__YOUR TASK__. Copy out the rows below word for word, from the one containing "diversos grupos de" through the one containing "Enfermera, Universidad del".

::: GIVEN RECORDS

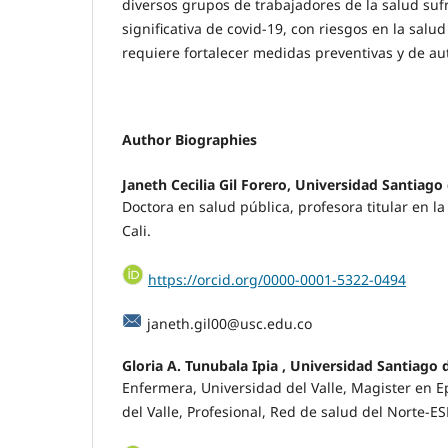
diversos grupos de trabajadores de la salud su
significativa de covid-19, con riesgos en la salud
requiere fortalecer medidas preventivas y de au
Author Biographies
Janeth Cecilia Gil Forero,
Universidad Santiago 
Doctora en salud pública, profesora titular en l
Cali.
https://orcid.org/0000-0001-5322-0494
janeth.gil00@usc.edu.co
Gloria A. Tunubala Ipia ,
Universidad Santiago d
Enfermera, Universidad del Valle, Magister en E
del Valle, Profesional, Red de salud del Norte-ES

::::::
::: GIVEN RECORDS

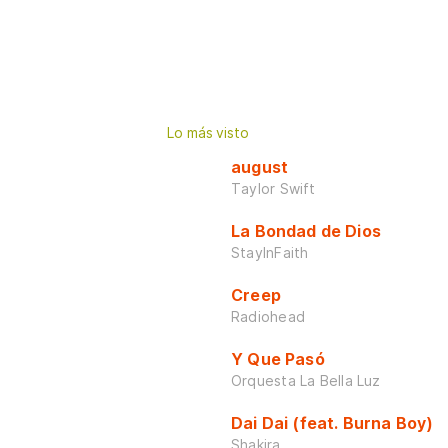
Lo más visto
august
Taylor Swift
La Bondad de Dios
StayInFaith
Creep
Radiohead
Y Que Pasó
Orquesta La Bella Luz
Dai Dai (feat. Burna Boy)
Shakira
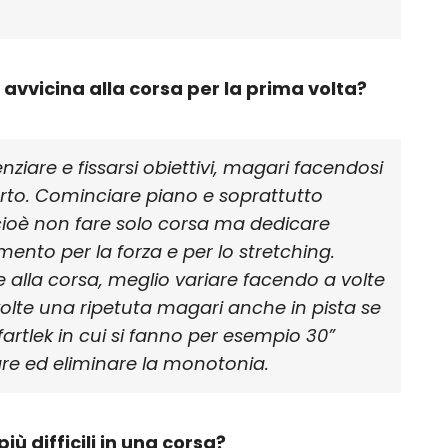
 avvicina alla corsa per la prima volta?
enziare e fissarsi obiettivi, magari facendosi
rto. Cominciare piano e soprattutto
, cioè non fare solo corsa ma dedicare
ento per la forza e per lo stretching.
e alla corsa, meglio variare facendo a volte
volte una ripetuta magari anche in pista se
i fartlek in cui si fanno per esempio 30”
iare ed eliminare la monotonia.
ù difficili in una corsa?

::::::

__FINISHED TASK__.
diversos grupos de trabajadores de la salud su
significativa de covid-19, con riesgos en la salud
requiere fortalecer medidas preventivas y de au
Author Biographies
Janeth Cecilia Gil Forero,
Universidad Santiago 
Doctora en salud pública, profesora titular en l
Cali.
https://orcid.org/0000-0001-5322-0494
janeth.gil00@usc.edu.co
Gloria A. Tunubala Ipia ,
Universidad Santiago d
Enfermera, Universidad del Valle, Magister en E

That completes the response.